The genome of the stress tolerant wild tomato species solanum pennellii

Authors: BOLGER, ANTHONY - Max Planck Society; SCOSSA, FEDERICO - Max Planck Society; BOLGER, MARIE - Max Planck Society; FEI, ZHANGJUN - Boyce Thompson Institute; ROSE, JOCELYN - Cornell University; ZAMIR, DANI - Hebrew University Of Jerusalem; CARARRI, FERNANDO - National Institute Of Agricultural Technology(INTA); Giovannoni, James; WEIGEL, DETLEF - Max Planck Society; FERNIE, ALISDAIR - Max Planck Society

Submitted to: Nature Genetics
Publication Type: Peer Reviewed Journal
Publication Acceptance Date: 6/30/2014
Publication Date: 7/27/2014
Citation: Bolger, A., Scossa, F., Bolger, M., Fei, Z., Rose, J., Zamir, D., Cararri, F., Giovannoni, J.J., Weigel, D., Fernie, A. 2014. The genome of the stress tolerant wild tomato species solanum pennellii. Nature Genetics. 46:1034-1038.

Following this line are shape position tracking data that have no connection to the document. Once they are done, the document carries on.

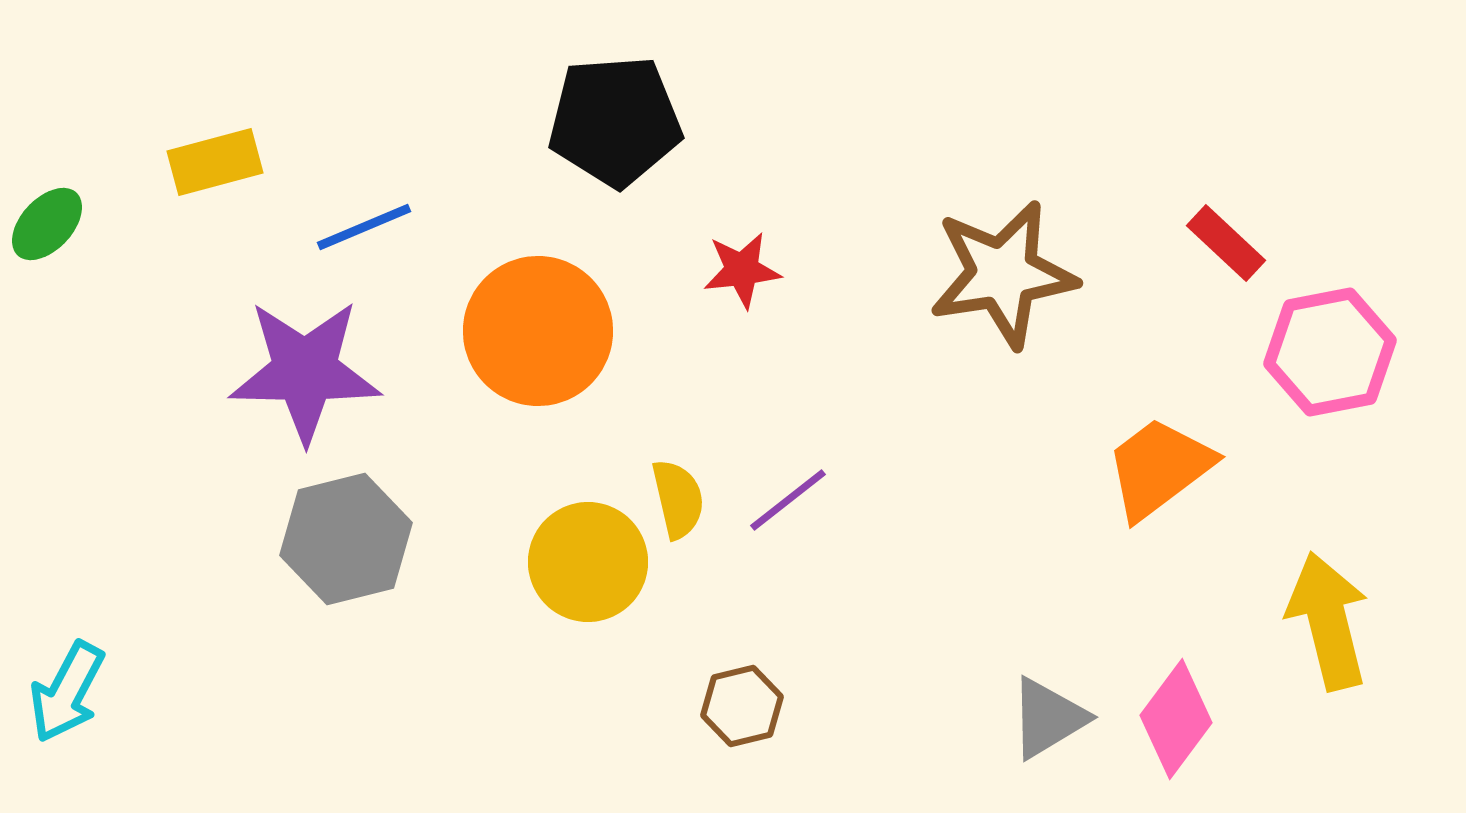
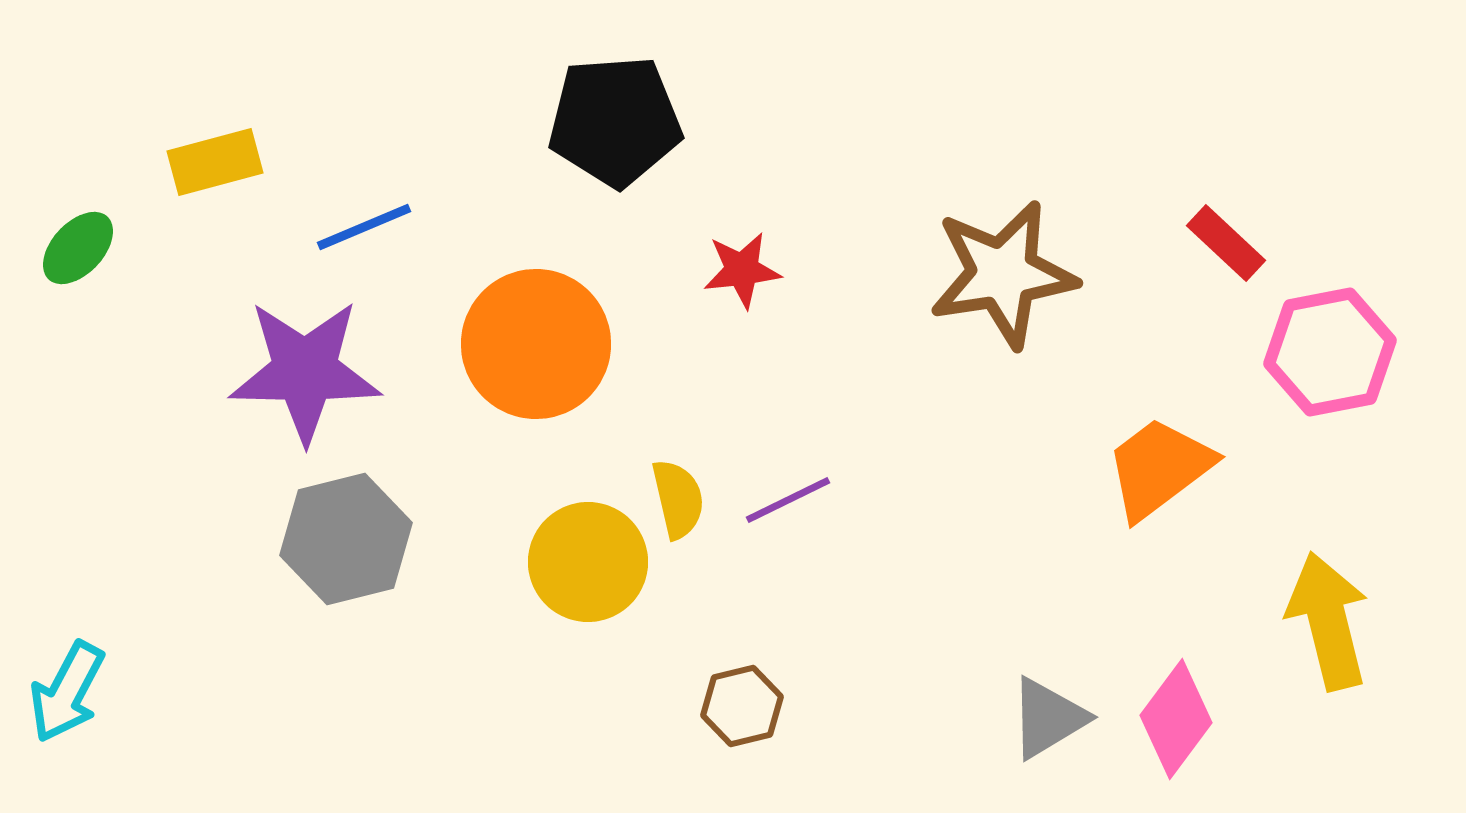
green ellipse: moved 31 px right, 24 px down
orange circle: moved 2 px left, 13 px down
purple line: rotated 12 degrees clockwise
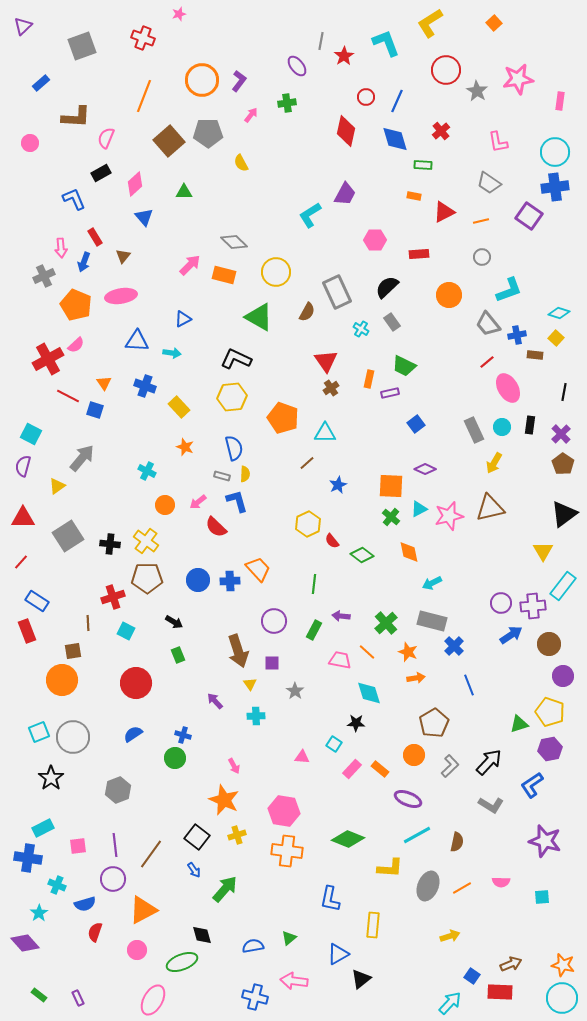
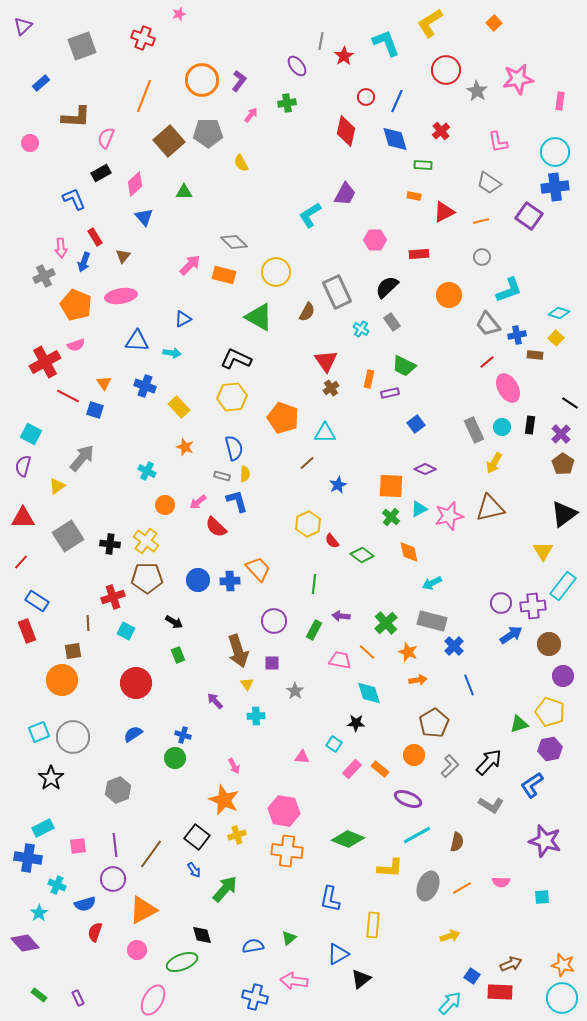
pink semicircle at (76, 345): rotated 24 degrees clockwise
red cross at (48, 359): moved 3 px left, 3 px down
black line at (564, 392): moved 6 px right, 11 px down; rotated 66 degrees counterclockwise
orange arrow at (416, 678): moved 2 px right, 2 px down
yellow triangle at (250, 684): moved 3 px left
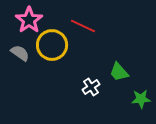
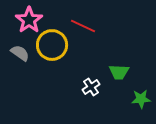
green trapezoid: rotated 45 degrees counterclockwise
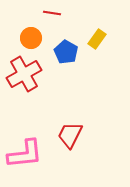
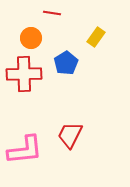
yellow rectangle: moved 1 px left, 2 px up
blue pentagon: moved 11 px down; rotated 10 degrees clockwise
red cross: rotated 28 degrees clockwise
pink L-shape: moved 4 px up
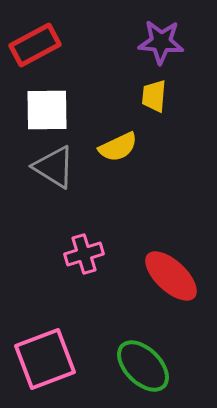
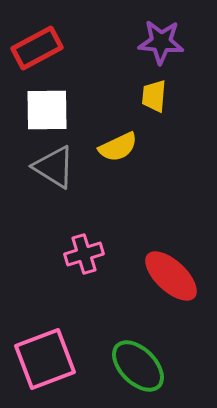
red rectangle: moved 2 px right, 3 px down
green ellipse: moved 5 px left
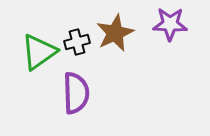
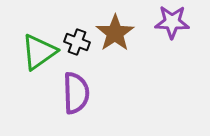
purple star: moved 2 px right, 2 px up
brown star: rotated 9 degrees counterclockwise
black cross: rotated 35 degrees clockwise
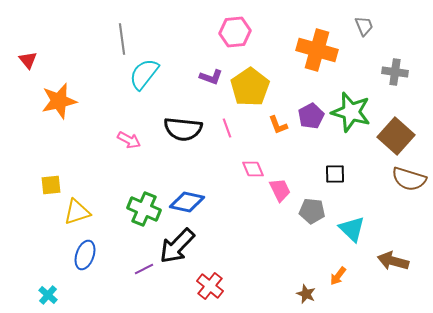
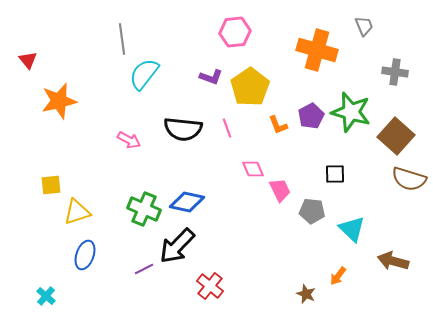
cyan cross: moved 2 px left, 1 px down
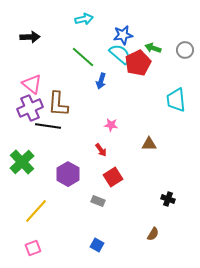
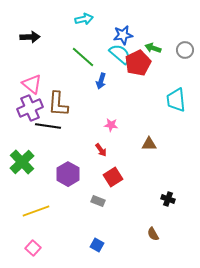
yellow line: rotated 28 degrees clockwise
brown semicircle: rotated 120 degrees clockwise
pink square: rotated 28 degrees counterclockwise
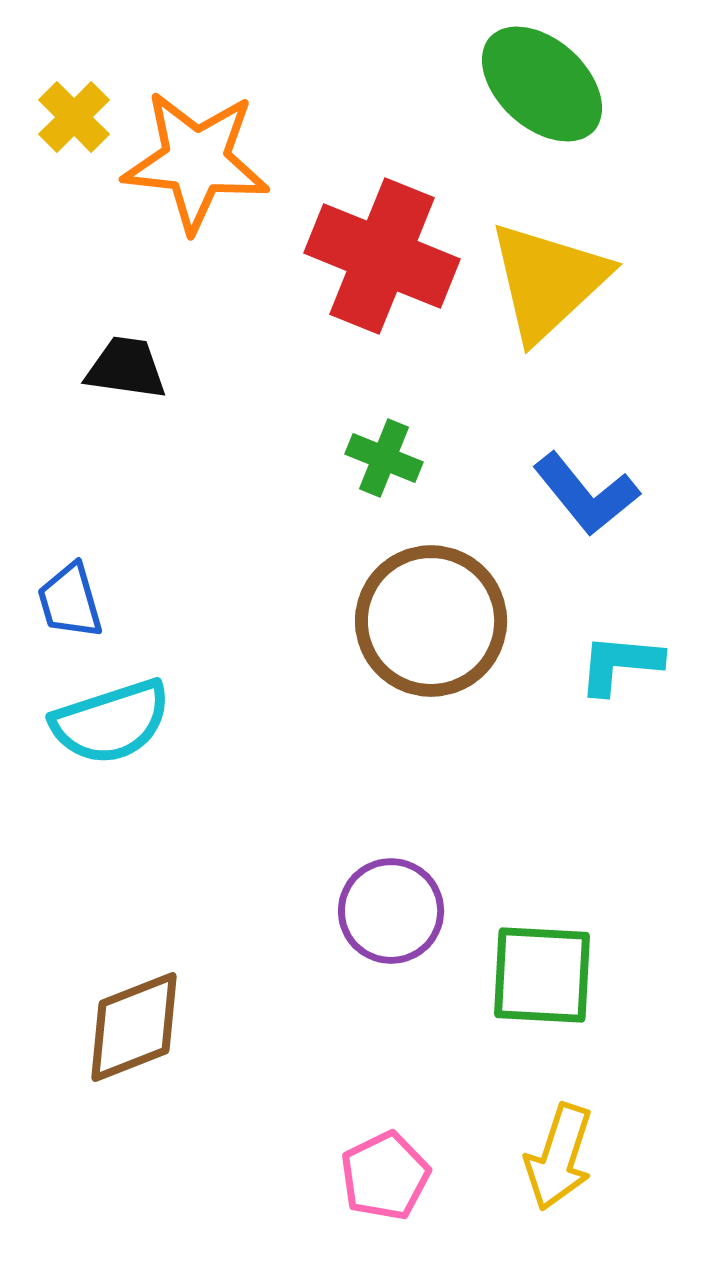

Interpretive Summary: The wild tomato species Solanum pennellii is endemic to the Andes regions of South America, can be crossed with cultivated tomatoes (S. lycopersicum), and is used as a source of drought and pathogen resistance in addition to yield and fruit quality traits by tomato breeders. Here we report the sequencing of the genome of this wild tomato species. The genome sequence will greatly enhance the use of this species in both more efficient breeding and basic biological inquiries into the genes that distinguish tomato from this wild relative.

Technical Abstract: Solanum pennellii is a wild tomato species endemic to Andean regions in South America, where it has evolved to thrive in arid habitats1. It exhibits extreme stress tolerance and introgression lines (ILs) in which large genomic regions of cultivated tomato (S. lycopersicum) are replaced with the corresponding segments from S. pennellii can show superior agronomic performance2. Here we describe the genomes of the parents of an important S. pennellii x S. lycopersicum IL population. Using a high-quality genome assembly anchored to the genetic map, we define candidate genes for stress tolerance and provide evidence that transposable elements played a role in the evolution of these traits. Our work paves a path towards further tomato improvement, and for deciphering the mechanisms underlying the myriad of agronomic traits that can be improved with S. pennellii germplasm.